→ **Task statement**: Select from the records below every line that has the word "salute" in it.

→ **Material supplied**:
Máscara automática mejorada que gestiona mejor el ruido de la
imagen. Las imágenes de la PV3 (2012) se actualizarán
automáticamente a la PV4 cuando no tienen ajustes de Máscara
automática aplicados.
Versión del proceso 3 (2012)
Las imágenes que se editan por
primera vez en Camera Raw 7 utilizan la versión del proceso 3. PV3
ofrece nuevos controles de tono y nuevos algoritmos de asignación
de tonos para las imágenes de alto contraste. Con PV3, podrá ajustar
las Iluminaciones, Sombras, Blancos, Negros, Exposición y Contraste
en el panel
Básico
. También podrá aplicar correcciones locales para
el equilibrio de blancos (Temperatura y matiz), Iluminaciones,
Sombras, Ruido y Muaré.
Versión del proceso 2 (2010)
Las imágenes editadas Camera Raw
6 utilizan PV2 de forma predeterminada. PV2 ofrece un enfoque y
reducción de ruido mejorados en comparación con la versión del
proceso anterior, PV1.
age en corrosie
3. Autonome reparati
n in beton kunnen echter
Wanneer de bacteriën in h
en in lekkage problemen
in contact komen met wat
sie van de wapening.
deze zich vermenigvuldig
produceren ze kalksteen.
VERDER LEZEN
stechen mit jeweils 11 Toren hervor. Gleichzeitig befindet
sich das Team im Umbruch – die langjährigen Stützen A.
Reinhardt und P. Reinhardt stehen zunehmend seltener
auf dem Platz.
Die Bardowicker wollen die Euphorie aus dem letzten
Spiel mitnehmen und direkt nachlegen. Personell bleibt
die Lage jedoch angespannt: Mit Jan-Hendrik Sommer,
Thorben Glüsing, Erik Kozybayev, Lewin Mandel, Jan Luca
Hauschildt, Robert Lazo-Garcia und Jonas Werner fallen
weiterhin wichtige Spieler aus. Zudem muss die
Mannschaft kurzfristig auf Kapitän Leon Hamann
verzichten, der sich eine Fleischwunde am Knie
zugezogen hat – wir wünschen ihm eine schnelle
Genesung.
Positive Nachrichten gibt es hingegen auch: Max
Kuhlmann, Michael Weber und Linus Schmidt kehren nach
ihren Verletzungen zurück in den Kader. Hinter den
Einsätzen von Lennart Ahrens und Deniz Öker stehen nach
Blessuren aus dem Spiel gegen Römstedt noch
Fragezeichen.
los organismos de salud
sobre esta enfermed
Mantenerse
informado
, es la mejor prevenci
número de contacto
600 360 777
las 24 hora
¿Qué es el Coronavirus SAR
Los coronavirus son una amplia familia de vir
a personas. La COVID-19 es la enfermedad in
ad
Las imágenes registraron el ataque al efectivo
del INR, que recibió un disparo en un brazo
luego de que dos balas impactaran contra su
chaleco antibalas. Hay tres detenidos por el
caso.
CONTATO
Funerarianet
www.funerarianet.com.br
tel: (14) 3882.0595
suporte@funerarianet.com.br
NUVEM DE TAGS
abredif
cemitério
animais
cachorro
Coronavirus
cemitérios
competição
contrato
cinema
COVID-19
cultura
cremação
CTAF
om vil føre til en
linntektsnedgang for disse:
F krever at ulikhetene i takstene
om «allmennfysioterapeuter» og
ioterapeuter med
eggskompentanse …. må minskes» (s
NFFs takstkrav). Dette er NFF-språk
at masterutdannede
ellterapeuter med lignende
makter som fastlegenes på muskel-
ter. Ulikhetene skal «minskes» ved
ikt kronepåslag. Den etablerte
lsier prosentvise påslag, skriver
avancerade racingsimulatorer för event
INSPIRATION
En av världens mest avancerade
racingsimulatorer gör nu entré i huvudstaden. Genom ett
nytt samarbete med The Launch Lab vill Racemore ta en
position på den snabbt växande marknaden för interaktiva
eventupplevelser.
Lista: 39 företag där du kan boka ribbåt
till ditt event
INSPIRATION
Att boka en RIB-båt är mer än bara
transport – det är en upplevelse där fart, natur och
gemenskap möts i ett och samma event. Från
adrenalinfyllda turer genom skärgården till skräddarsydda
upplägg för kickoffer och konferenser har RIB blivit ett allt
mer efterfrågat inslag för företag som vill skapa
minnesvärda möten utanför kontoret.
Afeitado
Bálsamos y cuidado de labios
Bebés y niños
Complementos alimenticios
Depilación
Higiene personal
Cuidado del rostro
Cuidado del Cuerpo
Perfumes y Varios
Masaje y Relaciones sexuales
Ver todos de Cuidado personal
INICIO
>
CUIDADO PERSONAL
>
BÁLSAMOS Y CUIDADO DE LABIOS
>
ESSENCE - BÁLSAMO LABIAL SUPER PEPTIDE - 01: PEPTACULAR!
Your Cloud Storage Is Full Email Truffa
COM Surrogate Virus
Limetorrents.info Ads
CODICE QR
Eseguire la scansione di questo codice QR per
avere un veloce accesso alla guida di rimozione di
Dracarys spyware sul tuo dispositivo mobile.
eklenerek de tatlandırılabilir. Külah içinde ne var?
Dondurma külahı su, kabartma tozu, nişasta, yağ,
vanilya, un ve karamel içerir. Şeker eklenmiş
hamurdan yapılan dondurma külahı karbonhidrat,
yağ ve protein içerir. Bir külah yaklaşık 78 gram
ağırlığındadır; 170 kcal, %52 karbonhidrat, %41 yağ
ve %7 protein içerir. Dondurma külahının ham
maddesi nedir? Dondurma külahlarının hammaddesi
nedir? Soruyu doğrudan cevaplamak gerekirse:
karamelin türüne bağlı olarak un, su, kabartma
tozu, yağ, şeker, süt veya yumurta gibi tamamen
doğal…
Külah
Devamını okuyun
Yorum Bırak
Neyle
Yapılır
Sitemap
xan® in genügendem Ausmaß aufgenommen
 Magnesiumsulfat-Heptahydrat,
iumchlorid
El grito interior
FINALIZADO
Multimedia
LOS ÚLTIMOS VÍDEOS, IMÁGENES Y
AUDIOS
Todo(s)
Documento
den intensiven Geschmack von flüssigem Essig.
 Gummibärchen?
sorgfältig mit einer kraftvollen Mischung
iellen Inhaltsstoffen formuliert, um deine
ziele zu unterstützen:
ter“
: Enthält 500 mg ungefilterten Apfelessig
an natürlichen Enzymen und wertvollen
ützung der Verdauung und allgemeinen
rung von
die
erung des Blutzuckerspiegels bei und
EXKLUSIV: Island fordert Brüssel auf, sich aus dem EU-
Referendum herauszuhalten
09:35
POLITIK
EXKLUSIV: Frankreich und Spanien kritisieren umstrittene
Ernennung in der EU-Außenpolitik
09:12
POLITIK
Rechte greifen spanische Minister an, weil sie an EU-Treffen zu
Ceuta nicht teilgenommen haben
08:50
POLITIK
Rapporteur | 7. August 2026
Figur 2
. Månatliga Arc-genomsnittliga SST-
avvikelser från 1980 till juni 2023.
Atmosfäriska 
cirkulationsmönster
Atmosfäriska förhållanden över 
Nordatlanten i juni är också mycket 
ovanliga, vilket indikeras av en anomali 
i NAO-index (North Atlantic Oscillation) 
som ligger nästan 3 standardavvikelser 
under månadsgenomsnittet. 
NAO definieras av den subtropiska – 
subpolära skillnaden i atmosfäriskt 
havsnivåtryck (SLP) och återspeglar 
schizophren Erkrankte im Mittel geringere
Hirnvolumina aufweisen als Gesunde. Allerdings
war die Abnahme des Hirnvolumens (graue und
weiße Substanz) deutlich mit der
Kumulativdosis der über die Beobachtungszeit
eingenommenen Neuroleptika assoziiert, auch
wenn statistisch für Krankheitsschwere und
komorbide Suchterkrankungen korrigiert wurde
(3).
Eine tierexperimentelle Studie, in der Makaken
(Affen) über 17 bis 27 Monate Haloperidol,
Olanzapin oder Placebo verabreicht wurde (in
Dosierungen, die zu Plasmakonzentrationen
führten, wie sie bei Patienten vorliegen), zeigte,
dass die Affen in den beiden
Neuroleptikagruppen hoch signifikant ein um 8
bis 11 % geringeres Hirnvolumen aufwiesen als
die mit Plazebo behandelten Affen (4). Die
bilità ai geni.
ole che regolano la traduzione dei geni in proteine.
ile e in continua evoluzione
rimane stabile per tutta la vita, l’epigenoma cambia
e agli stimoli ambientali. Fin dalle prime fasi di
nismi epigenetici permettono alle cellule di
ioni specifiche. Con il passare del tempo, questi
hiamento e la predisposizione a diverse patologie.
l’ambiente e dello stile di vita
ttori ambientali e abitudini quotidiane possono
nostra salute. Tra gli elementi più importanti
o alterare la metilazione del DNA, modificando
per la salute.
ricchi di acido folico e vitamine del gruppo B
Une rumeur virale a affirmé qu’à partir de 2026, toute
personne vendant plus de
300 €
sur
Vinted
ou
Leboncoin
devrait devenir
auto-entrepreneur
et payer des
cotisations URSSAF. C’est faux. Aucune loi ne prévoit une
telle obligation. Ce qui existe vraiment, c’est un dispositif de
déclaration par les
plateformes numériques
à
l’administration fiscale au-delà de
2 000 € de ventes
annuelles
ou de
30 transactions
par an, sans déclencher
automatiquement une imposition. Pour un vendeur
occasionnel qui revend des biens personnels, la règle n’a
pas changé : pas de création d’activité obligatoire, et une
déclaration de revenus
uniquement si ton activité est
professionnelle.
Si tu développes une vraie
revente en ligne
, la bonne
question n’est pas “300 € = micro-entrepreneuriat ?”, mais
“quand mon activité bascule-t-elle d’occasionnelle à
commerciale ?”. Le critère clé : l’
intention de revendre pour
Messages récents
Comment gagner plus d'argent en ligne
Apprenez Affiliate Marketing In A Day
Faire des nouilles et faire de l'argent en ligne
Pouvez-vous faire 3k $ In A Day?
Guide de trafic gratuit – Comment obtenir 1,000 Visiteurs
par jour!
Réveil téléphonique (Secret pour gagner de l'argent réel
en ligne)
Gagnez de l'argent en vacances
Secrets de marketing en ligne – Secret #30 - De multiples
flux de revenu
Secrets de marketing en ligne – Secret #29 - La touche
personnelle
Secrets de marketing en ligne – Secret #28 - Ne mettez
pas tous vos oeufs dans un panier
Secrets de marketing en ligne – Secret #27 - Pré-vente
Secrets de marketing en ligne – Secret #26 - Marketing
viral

→ **Response area**:
nostra salute. Tra gli elementi più importanti
per la salute.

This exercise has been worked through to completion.